巨大なカプセルが並ぶ部屋。冷却装置の音が鳴り響く。
そして、彼はそれを見た。
——ユウカとまったく同じ顔をした少女が、液体の中で眠っている。
「……クローン……か?」
篠原の脳裏に、凍りつくような理解が走った。
彼女は、ひとりじゃなかった。
いや、ユウカこそが「試作品」に過ぎなかったのかもしれない。
『篠原……今の映像記録した。信じられない。こんなものが、国内に……』
伊吹の声が震える。
「いや、もっとある。

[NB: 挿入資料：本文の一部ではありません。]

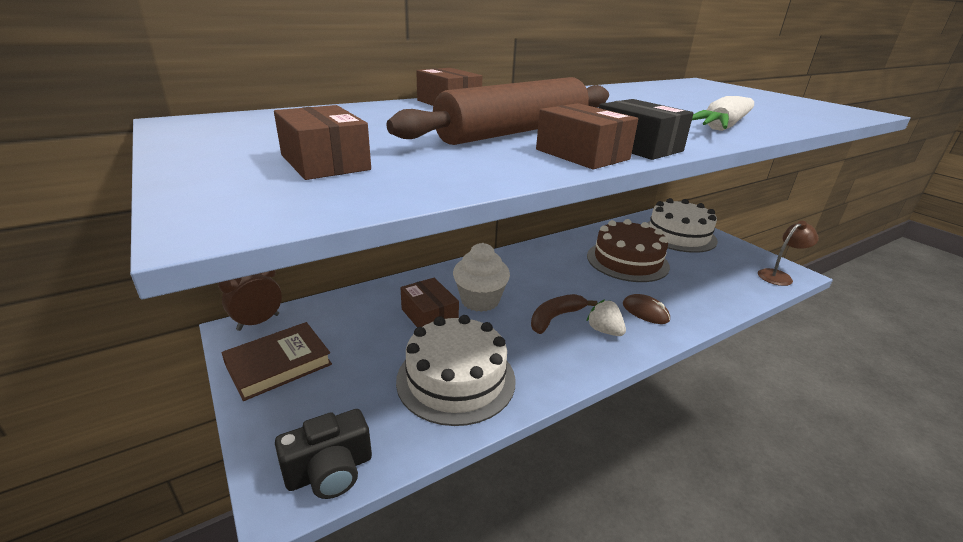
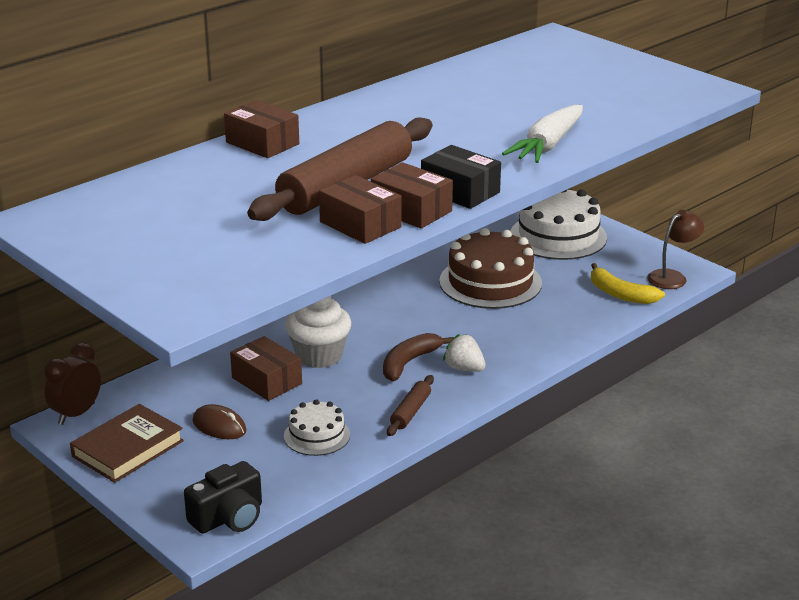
camera: 10 degrees left, 0 degrees up
brown box [274,105,371,180] -> brown box moved to [319,175,402,244]
white cake [396,315,516,426] -> white cake [284,399,350,456], size x0.55
brown mouse [623,294,670,324] -> brown mouse moved to [193,404,246,439]
none -> brown rolling pin [387,375,434,436]
none -> yellow banana [591,263,665,304]

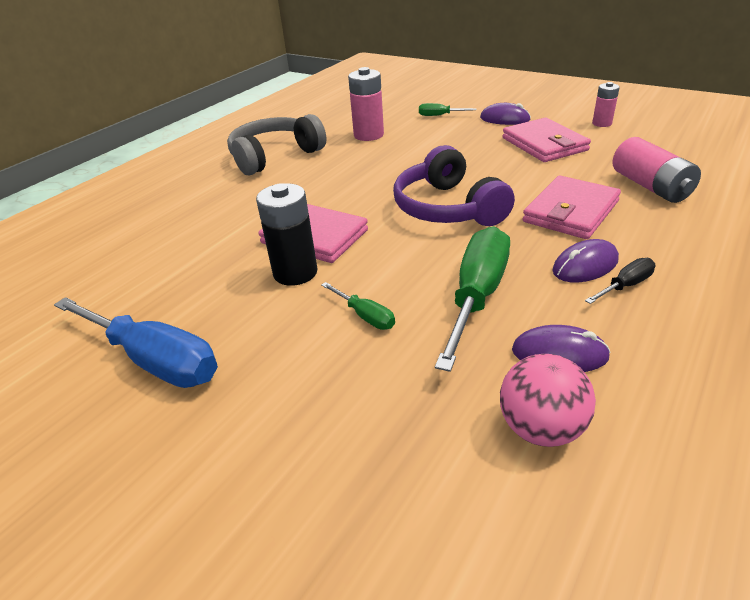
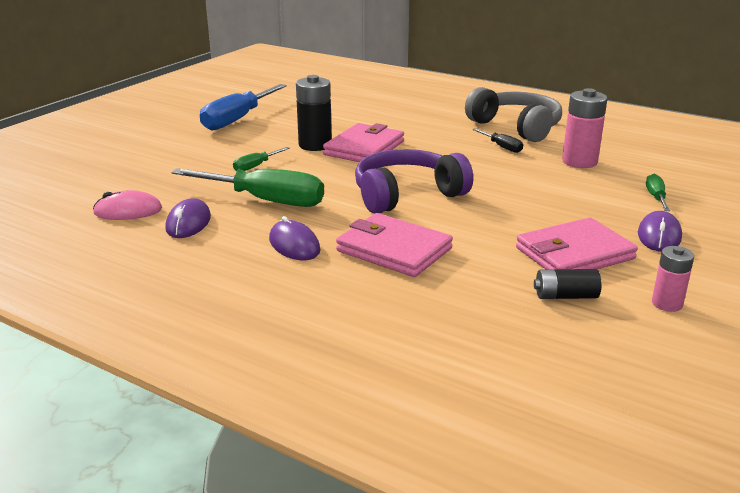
camera: 85 degrees right, 10 degrees down
pink ball [500,354,596,447] -> pink mouse [93,190,162,220]
black screwdriver [585,258,655,304] -> black screwdriver moved to [472,128,523,153]
pink battery [613,137,701,203] -> none
none -> black battery [534,269,601,299]

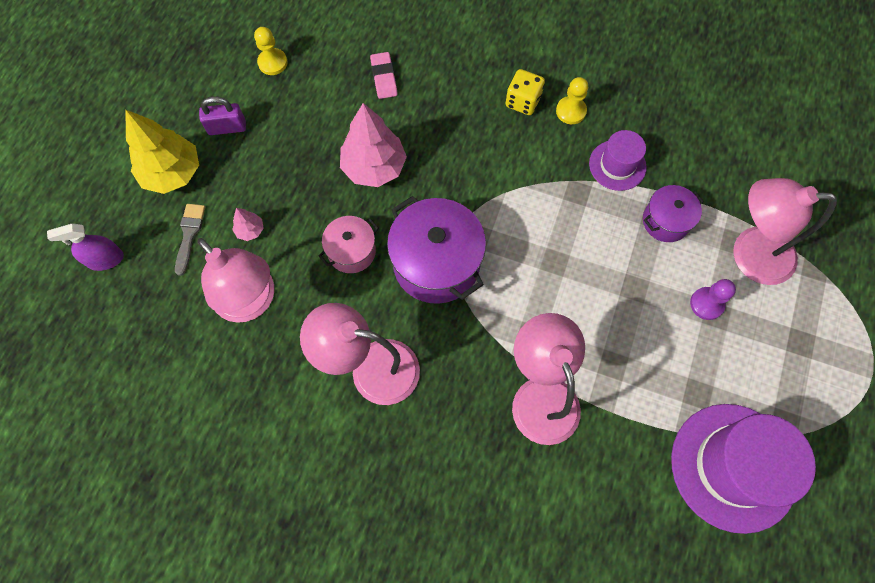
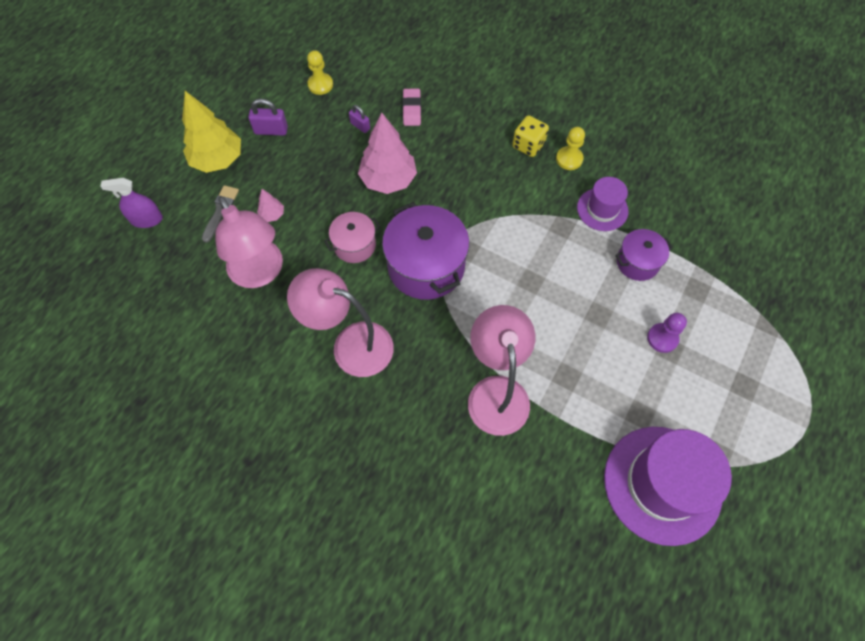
camera: 10 degrees right, 5 degrees down
pink lamp [733,178,837,285] -> none
none -> purple padlock [349,105,370,133]

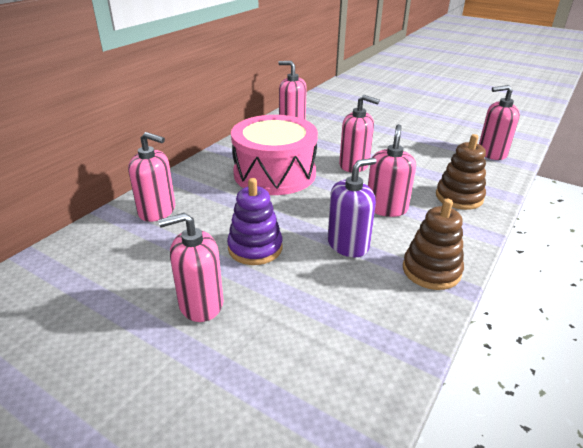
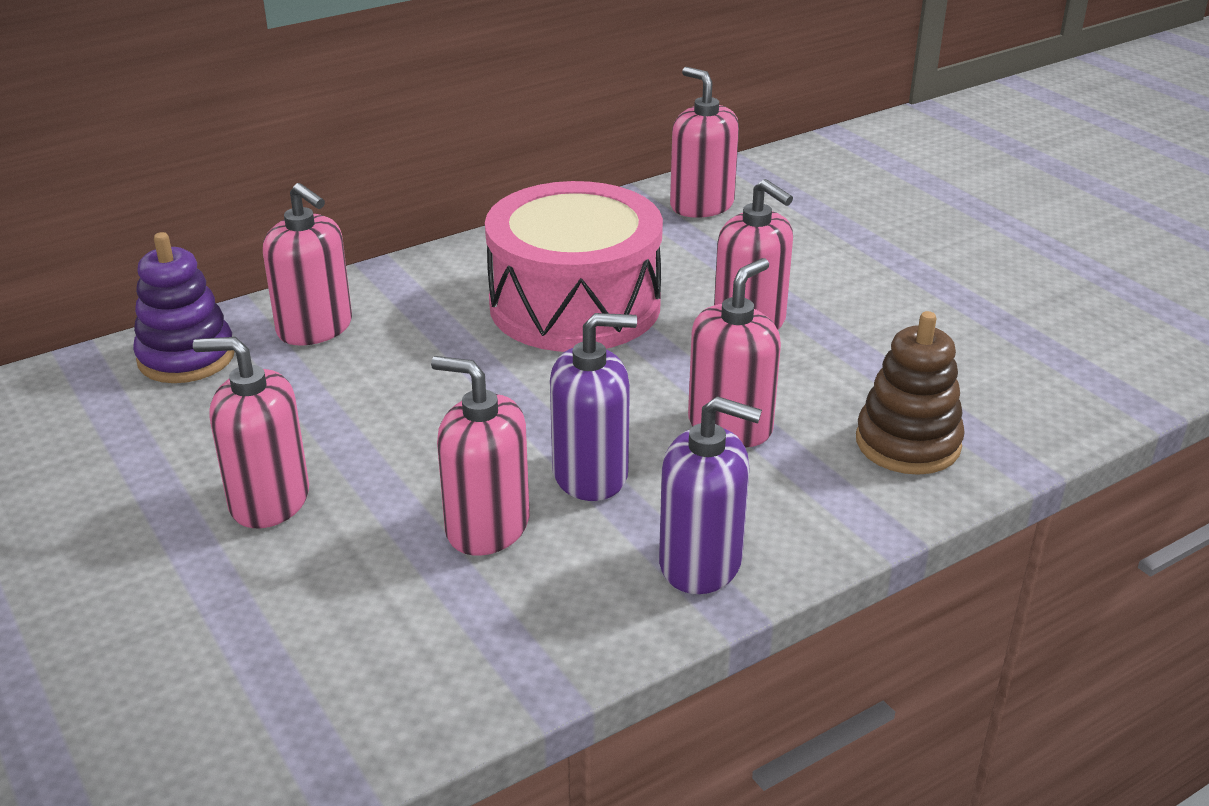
camera: 25 degrees right, 0 degrees up
purple stacking toy [227,178,283,265] -> purple stacking toy moved to [133,232,235,383]
brown stacking toy [403,199,464,290] -> purple soap dispenser [659,396,762,594]
pink soap dispenser [479,85,520,160] -> pink soap dispenser moved to [431,356,529,556]

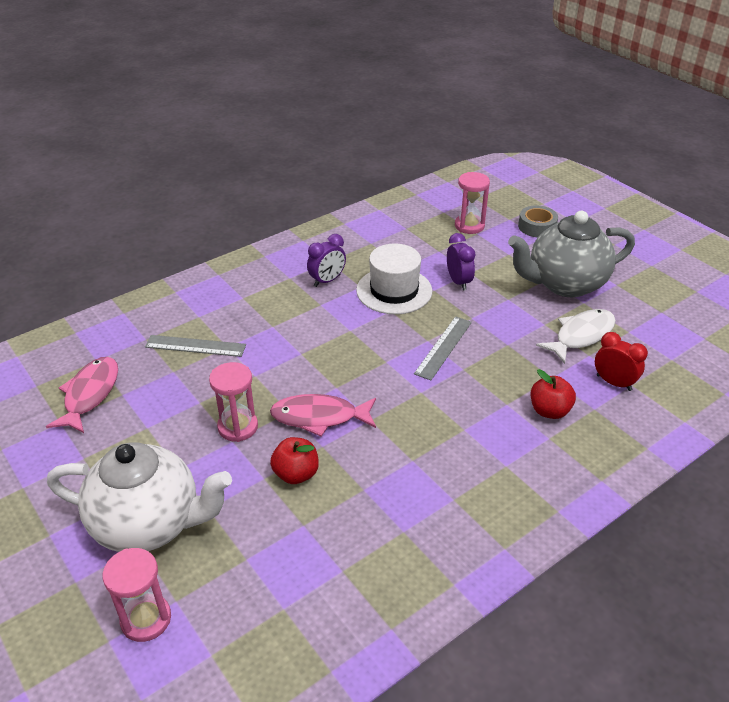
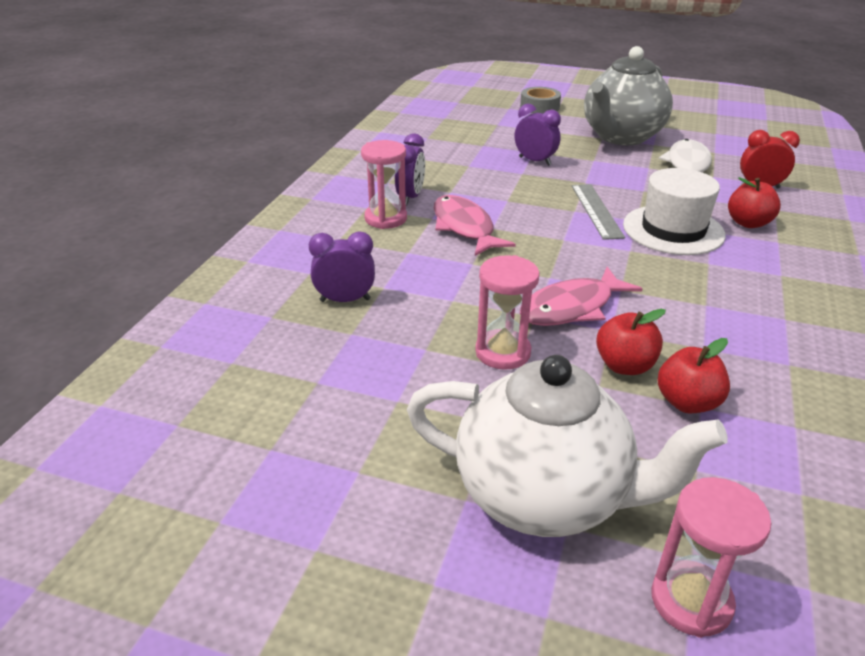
camera: 35 degrees left, 5 degrees down
pink fish [46,357,118,433] -> pink fish moved to [434,195,516,256]
white teapot [47,442,232,552] -> white teapot turned 45 degrees clockwise [407,355,728,537]
grey ruler [145,335,246,357] -> purple clock [309,231,375,302]
white hat [356,243,432,315] -> white hat moved to [623,168,726,255]
pink hourglass [455,172,490,234] -> pink hourglass moved to [361,140,407,229]
none -> red apple [658,338,730,413]

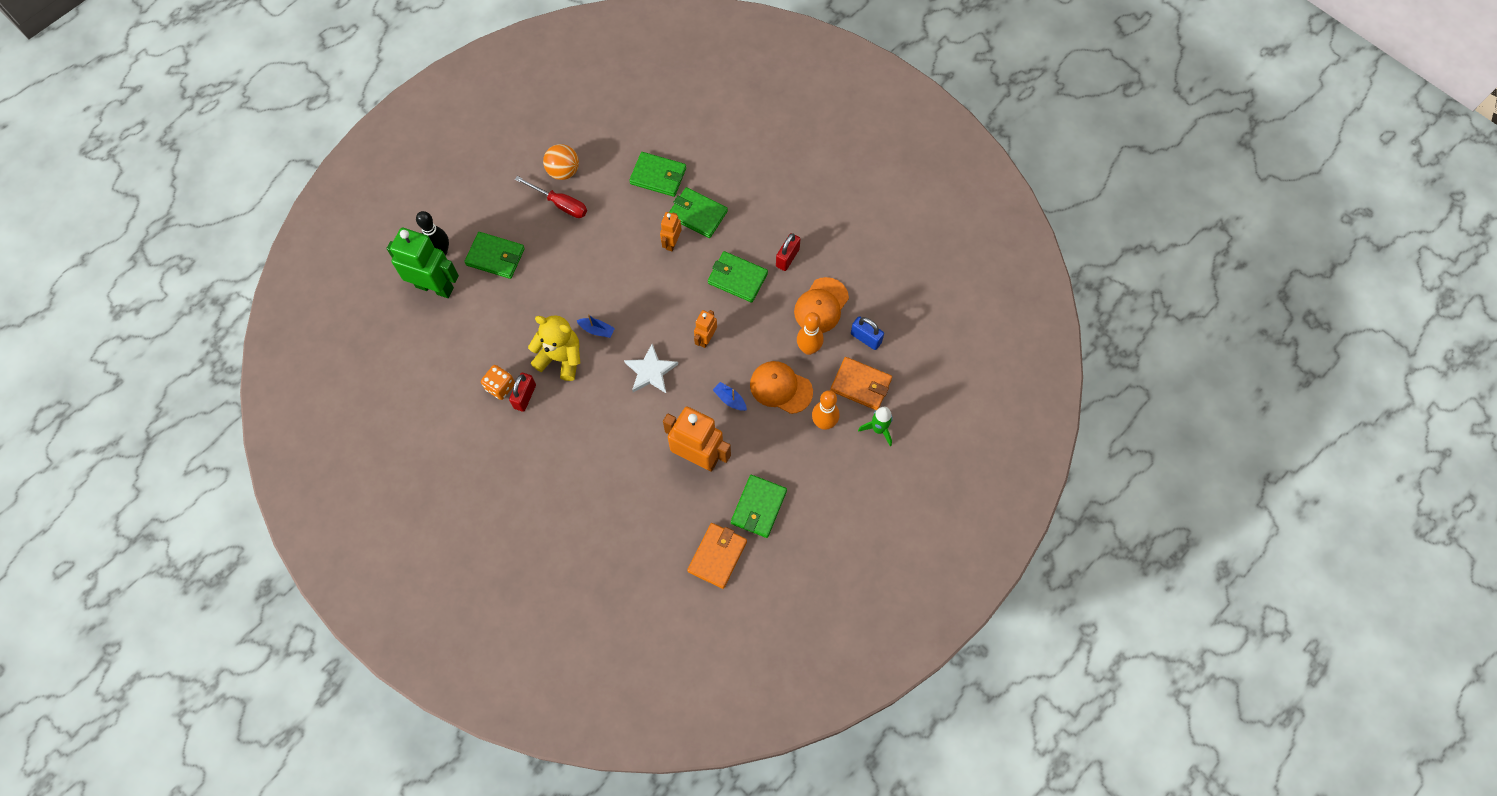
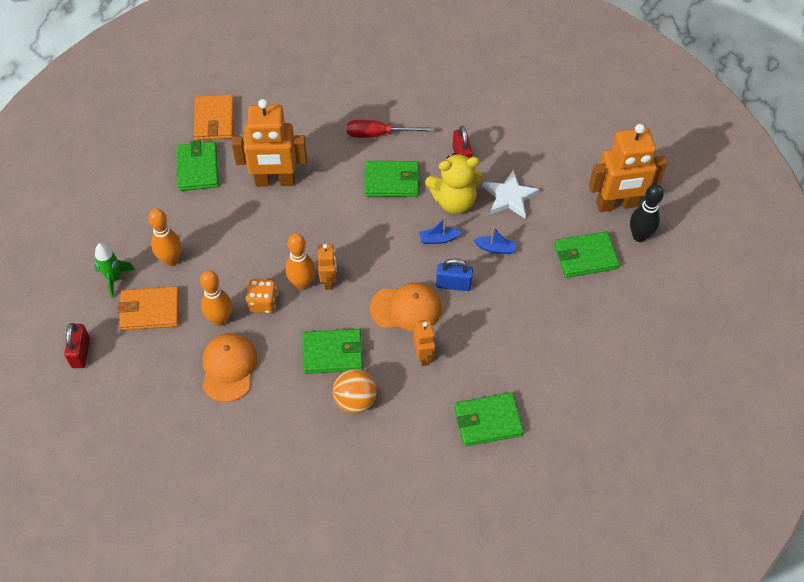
camera: 150 degrees right, 10 degrees down
green robot [386,228,459,298] -> orange robot [589,124,667,212]
orange dice [481,365,515,400] -> orange dice moved to [246,279,277,314]
red screwdriver [515,176,587,218] -> red screwdriver moved to [347,120,434,138]
orange ball [543,144,579,180] -> orange ball moved to [333,369,377,414]
white star [624,344,678,393] -> white star moved to [483,170,539,218]
green wallet [669,187,728,238] -> green wallet moved to [365,161,420,197]
blue boat [713,382,747,411] -> blue boat moved to [473,227,516,254]
orange cap [750,361,813,414] -> orange cap moved to [370,282,442,332]
red padlock [776,233,800,271] -> red padlock moved to [64,323,90,368]
blue padlock [851,316,884,350] -> blue padlock moved to [436,258,473,291]
none -> orange bowling pin [285,233,315,290]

奥を調べる」
篠原はカプセルの並ぶ部屋を抜け、さらに奥へ。
そしてたどり着いた制御室で——
あの男と再会した。
「久しぶりだな、篠原直哉」
公安部の元上司・神林貴一
現在はS.E.I.D.中央監査官、そして能力者制圧計画の実行責任者——通称《ハルマゲドン派》の中心人物。
「……やはり、お前が」
「私が何をしたと言う? 国家を守るために、不要な因子を削除しているだけだ」
篠原の手が震える。
「妹を……消したのも、お前だな」
神林はわずかに目を伏せた。
「……君の妹は、制御できない異常因子だった。生かせば、数百人が死んでいた」
「勝手に決めるな!!」
篠原の叫びと同時に、銃口が火を噴く。
だが——銃弾は、神林の前で止まる。
音もなく現れた影が、それを受け止めていた。
「シグマ……!?」
神林の傍らに立つその兵士は、かつてユウカを殺しかけた増幅型の中でも最高強度の個体。
彼らが最も恐れていた、完成形の能力兵。
「君は真実を見たが、世界を変える資格はない」
神林の声は冷たい。
「選べ。君が黙って去るなら、命は保証しよう。ユウカも、施設も、なかったことにする。それが一番平和な終わり方だ」
篠原は、黙って彼を見つめた。
「——俺が黙れば、また誰かの妹が殺される」
その言葉と共に、篠原は起爆装置を起動する。
『伊吹、非常ルートを! 今すぐ!』
「なにっ——」
神林が言葉を失った時、床下の小型爆薬が次々と破裂し、通路を遮断していく。
「貴様……!」
「真実を守るためなら、地獄でも道連れにしてやる!」
激しい爆風が通路を吹き飛ばす。篠原は制御室から飛び出し、火花の中を走った。
その背中に、シグマが追いすがる。
逃げ場は、ただ一つ——中央冷却管。
全長約三百メートル、ほぼ垂直に落ちる脱出シャフト。
篠原は一瞬の躊躇もなく、身を投じた。